Fru-Veg currently has organic apples and pears from Chile and Argentina and will start a substantial organic blueberry deal this summer. The longtime buyer traces his beginnings in organics to before he came to work for C&S Produce.
“In 1989, I was a buyer for Waldbaum’s Foodmart (an A&P banner) when the Alar scare with Meryl Streep was all over the news. Nobody wanted to buy a red apple. We looked everywhere we could to get our hands on organic apples. That was the real beginning of what I call the organic revolution.”
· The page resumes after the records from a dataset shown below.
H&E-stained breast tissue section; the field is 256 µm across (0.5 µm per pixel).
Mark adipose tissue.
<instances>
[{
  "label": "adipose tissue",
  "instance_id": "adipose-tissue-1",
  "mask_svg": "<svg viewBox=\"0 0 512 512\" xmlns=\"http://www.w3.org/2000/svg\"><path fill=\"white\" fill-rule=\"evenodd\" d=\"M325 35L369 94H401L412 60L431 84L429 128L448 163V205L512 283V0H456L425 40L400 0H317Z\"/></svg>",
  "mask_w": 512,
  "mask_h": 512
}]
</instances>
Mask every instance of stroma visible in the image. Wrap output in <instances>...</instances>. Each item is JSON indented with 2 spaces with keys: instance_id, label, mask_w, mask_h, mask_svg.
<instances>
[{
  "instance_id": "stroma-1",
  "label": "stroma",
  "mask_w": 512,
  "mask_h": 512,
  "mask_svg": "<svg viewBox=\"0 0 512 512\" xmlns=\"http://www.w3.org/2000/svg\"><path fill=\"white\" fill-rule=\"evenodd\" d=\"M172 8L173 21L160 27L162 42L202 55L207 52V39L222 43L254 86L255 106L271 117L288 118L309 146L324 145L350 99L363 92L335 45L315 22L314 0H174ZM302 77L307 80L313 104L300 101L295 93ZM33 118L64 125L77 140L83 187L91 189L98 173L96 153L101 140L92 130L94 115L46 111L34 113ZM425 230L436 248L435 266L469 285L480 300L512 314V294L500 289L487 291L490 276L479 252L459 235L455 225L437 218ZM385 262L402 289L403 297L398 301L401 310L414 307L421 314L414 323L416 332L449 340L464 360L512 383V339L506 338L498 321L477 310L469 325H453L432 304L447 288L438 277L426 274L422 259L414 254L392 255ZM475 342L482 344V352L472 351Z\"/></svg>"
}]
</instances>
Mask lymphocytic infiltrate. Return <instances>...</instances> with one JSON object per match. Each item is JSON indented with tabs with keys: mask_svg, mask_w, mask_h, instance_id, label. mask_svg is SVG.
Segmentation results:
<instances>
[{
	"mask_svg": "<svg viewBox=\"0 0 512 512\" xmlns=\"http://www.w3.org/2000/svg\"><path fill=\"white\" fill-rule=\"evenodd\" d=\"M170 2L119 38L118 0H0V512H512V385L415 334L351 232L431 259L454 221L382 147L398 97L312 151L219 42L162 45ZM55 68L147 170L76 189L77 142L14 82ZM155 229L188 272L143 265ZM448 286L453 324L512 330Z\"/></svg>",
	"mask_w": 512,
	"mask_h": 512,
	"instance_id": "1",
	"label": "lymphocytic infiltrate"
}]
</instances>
Albert and Melina Grimaldi
The following year, the Foodmart chain contracted with C&S to purchase its produce and Grimaldi was part of the original three-man team that launched the wholesale distributor’s produce buying division. George Semanie headed the team, which included Grimaldi and Scott Danner.
Grimaldi said that because of the Alar experience, organics were part of the C&S Produce operation from its start. It slowly grew from a few core commodities, like apples and grapes, to a much more robust program. “It really took hold by 2003 or 2004. By then just about everyone we sold to had an organics department.”
He said initially C&S segregated the buying of organic produce with a person devoted to that sector. But eventually, organics were integrated into the organization’s buying scheme. “If you were the apple buyer, you would buy all the apples, conventional and organic,” he said. “I believe C&S was the largest wholesale distributor of organic produce.”
Grimaldi became the top produce guy at C&S around 2008, when Semanie retired. As such, he has had a front row seat to the organic boom that has happened over the past decade. He remembers having an Earthbound Farms team member assigned to C&S to make sure it kept its organic supply chain full as early as 2008. “We were one of the first companies to support The Nunes Company when it added its organic line,” he added.
By the time he left C&S at the end of April, Grimaldi noted that almost every retail customer had three to four organic items on ad each week. He said C&S was proud of the number of organic SKUs it had, even in the early days. When the company was selling its services to new retail clients, Grimaldi remembers “we would tout the number of organic SKUs we had. I remember early on touting that we had 70 SKUs.”
Today, he said organics have become mainstream and are here to stay. No retailer can afford to be without them.
Turning his attention to his new gig, Grimaldi listed asparagus, French beans, grapes, kiwifruit, cherries, apples, pears and blueberries, among Fru-Veg’s top tier item. “We have a very good organic program for many of our crops. In fact, we have a very large organic blueberry deal,” he reiterated.
He also advertised the current imported crop of organic apples and pears from Chile and Argentina. He said that while Washington State likes to say it has a 12-month organic deal, volume of several of the varieties run out in late spring, early summer. “We want to fill that three-month gap (before the start of the new season in September). We are the solution,” he said. “We have organic galas, organic fujis, organic grannys, organic Bartlett pears.”